Why I like to negatively split events
Two things I've learned from competing in masters meets are:
1) I'm a negative splitter.
2) The vast majority of my opponents aren't.
I'm posting this in the Racing section (rather than the Pool Racing section) because the basic principles apply to both open water and pool racing. So I should explain what's meant by "negatively splitting" events, since some open water swimmers may not be familiar with the term.
Except for low-tech high school and summer swim league dual meets (where the only issue is who wins and who loses), most meets nowadays use electronic timing systems which employ touch pads that are mounted on the pool wall below the starting blocks. At the start of each heat, the timing system issues a starting tone and begins timing, and then it computes each swimmer's time (and determines their placing) based on when they make contact with the touch pad at the end of the race.

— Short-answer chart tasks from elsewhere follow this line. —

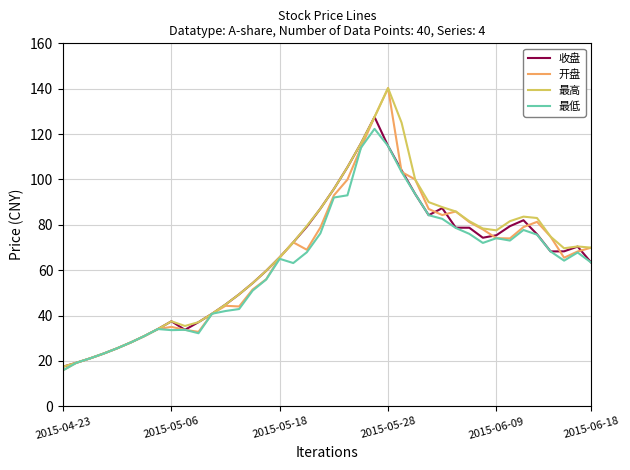

What is the sum of all 最高 values?

2707.5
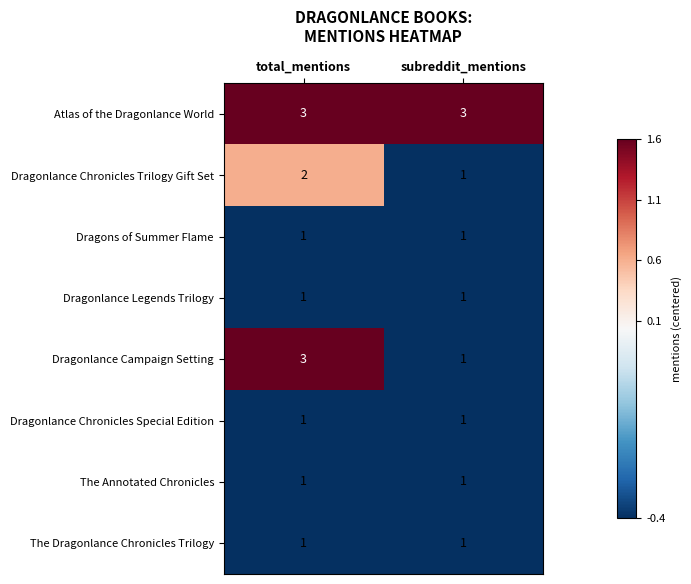

Reading right to left, transcribe all the data shown in this chart.

Atlas of the Dragonlance World: 3	3
Dragonlance Chronicles Trilogy Gift Set: 1	2
Dragons of Summer Flame: 1	1
Dragonlance Legends Trilogy: 1	1
Dragonlance Campaign Setting: 1	3
Dragonlance Chronicles Special Edition: 1	1
The Annotated Chronicles: 1	1
The Dragonlance Chronicles Trilogy: 1	1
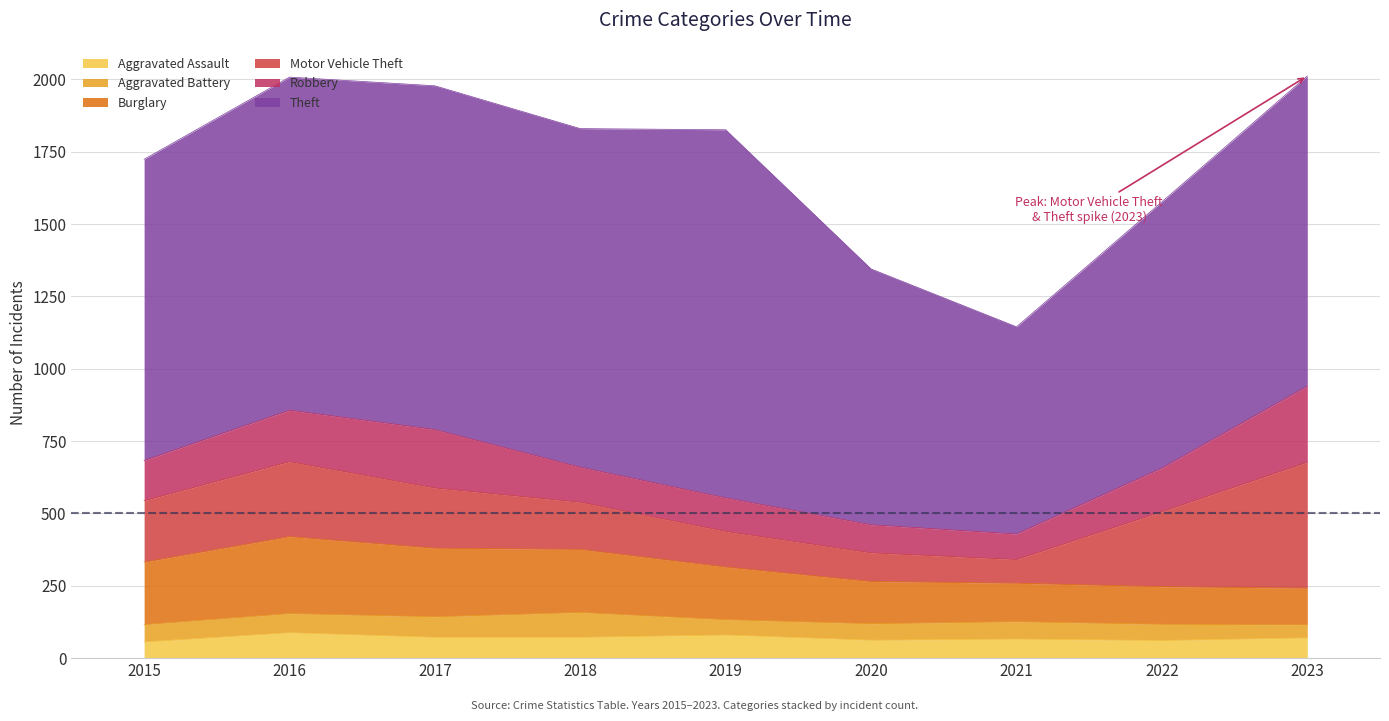

How many lines are shown in the chart?

6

Not only does this allow events to be precisely timed to hundredths of seconds - it also counts the number of laps each swimmer swims (since they make contact with the pad every time they complete 2 lengths), thereby insuring that they have swum the correct distance. A couple of years ago, I was at a masters meet where a man who had just taken a set of TI freestyle lessons from me was swimming 500y freestyle. He was so astonished by how low his time was that he at first thought his wife must have miscounted the number of lengths he had swum (swimmers in longer distance pool events normally utilize helpers who kneel at the side of the pool opposite the starting blocks and hold plastic signs in their field of view indicating the number of the length they are completing - 1, 3, 5, 7, and so on). But I pointed out that if he hadn't swum the full distance, the electronic timing system wouldn't have stopped the clock.
But the touch pads also allow the timing system to provide additional information that, while it is not a part of the race results, can help swimmers determine how they paced their heats. Every time a swimmer completes 2 lengths, they make contact with the touch pad, and it records the time for that portion of the heat. So not only does the timing system keep track of a swimmer's total time for a heat - it also keeps track of how that time was split among the different segments of the heat (50y in a 25y pool, 50m in a 25m pool, or 100m in a 50m pool).
Most of my competitors positively split their heats, meaning that their first split is the fastest, but then the time increases for each successive split as they tire and swim slower and slower. But a swimmer who negatively splits a heat swims each successive split a little faster than they swam the preceding one.
Negatively splitting a heat can make it more exciting to watch, since a negative splitter may be trailing during the first part of the heat, only to come from behind and win in the end. But there's a much more important benefit!
Positive splitting is caused by going all out early in a heat and then slowing down more and more as you grow increasingly tired. The trouble with this is that when we grow tired, our bodies instinctively try to transfer the load to different muscles than the ones we normally use. And in swimming, that invariably means allowing your stroke technique to become sloppy and less efficient.
The alternative is negative splitting. Instead of going all out in the first part of your heat and then dropping back when you become tired, hold back in the first part of your heat and gradually pick up your pace as it proceeds. Because you're holding back in the first part of your heat, before your muscles get tired, you can focus on swimming with perfect precision and efficiency: perfect balance, excellent streamlining, clean entries, flawless catches, driving your stroke with your whole body instead of just your arms. Then, as you pick up the pace, you can focus on maintaining that same precision and efficiency. If your muscles eventually feel tired and spent, it will be at the end, when you have no farther to swim.
In late July of 2009, Paul Biedermann of Germany set new world records for long course in both 200m and 400m freestyle, and it's interesting that Biedermann's average 200m pace in the 400m freestyle was 8 seconds slower than his 200m freestyle time. So not even world champions like Biedermann can go all out for the entire length of a distance event! The question is whether you want to be swimming at less than your maximum pace early in an event, when your muscles are still fresh and you can swim with precision and efficiency, or late in an event, when tiredness will make you sloppy and inefficient.